The interview got particularly emotional when King brought out an iPad to play Dylan an old "60 Minutes" of Allen defending himself, insisting that his ex-wife, Mia Farrow, forced her daughter to lie as a part of their ugly custody battle.
"He's lying and he's been lying for so long," Dylan said in tears.
In the second part of the interview, Dylan said she's "not angry" with actors and other industry professionals who have worked with Allen, despite her disturbing allegations against him.
"I hope that, you know, especially since so many of them have been vocal advocates of this #MeToo and #TimesUp movement, that, um, they can acknowledge their complicity and maybe hold themselves accountable to how they have perpetuated this culture of -- of silence in their industry," she said.
"I have been repeating my accusations unaltered for over 20 years and I have been systematically shut down, ignored or discredited," she added. "If they can't acknowledge the accusations of one survivor's how are they going to stand for all of us?"
Farrow has claimed for years that Allen molested her, which the filmmaker denied repeatedly. Dylan said at the start of the interview she hopes seeing and hearing her speak will have more of an impact on people.
Allen does not appear on camera to respond to the allegations, but he did release the following statement:
"When this claim was first made more than 25 years ago, it was thoroughly investigated by both the Child Sexual Abuse Clinic of the Yale-New Haven Hospital and New York State Child Welfare," he said. "They both did so for many months and independently concluded that no molestation had ever taken place. Instead, they found it likely a vulnerable child had been coached to tell the story by her angry mother during a contentious breakup.
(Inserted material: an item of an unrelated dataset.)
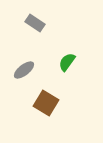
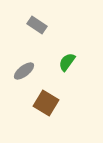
gray rectangle: moved 2 px right, 2 px down
gray ellipse: moved 1 px down
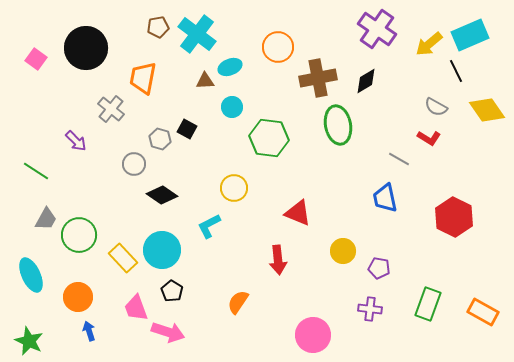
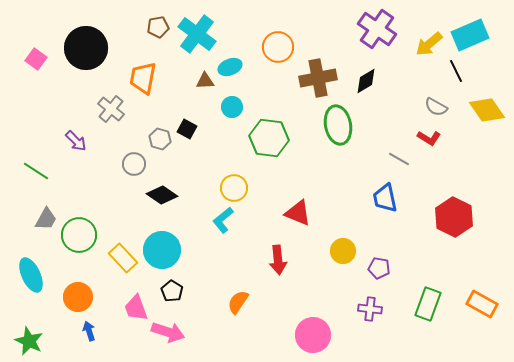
cyan L-shape at (209, 226): moved 14 px right, 6 px up; rotated 12 degrees counterclockwise
orange rectangle at (483, 312): moved 1 px left, 8 px up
Dylan's older brother Moses has said that he witnessed their mother doing exactly that -– relentlessly coaching Dylan, trying to drum into her that her father was a dangerous sexual predator. It seems to have worked –- and, sadly, I'm sure Dylan truly believes what she says," he added. "But even though the Farrow family is cynically using the opportunity afforded by the Time's Up movement to repeat this discredited allegation, that doesn't make it any more true today than it was in the past. I never molested my daughter –- as all investigations concluded a quarter of a century ago."
Since the #MeToo and #TimesUp movements have taken Hollywood by storm, other prominent actors and actresses have spoken out against Allen, including Rebecca Hall and Timothee Chalamet, who both donated their salaries to charity, with much of the proceeds going to Time's Up campaign. Greta Gerwig, Ellen Page and David Krumholtz have also expressed regret for working with Allen.
Alec Baldwin, though, came to the director's defense, pointing out that he had been investigated in two different states with no charges brought. Investigators at Yale-New Haven Hospital in Connecticut found no evidence that Dylan had been abused, but a state's attorney admitted he had "probable cause" to go after Allen in 1993, but never filed a charge.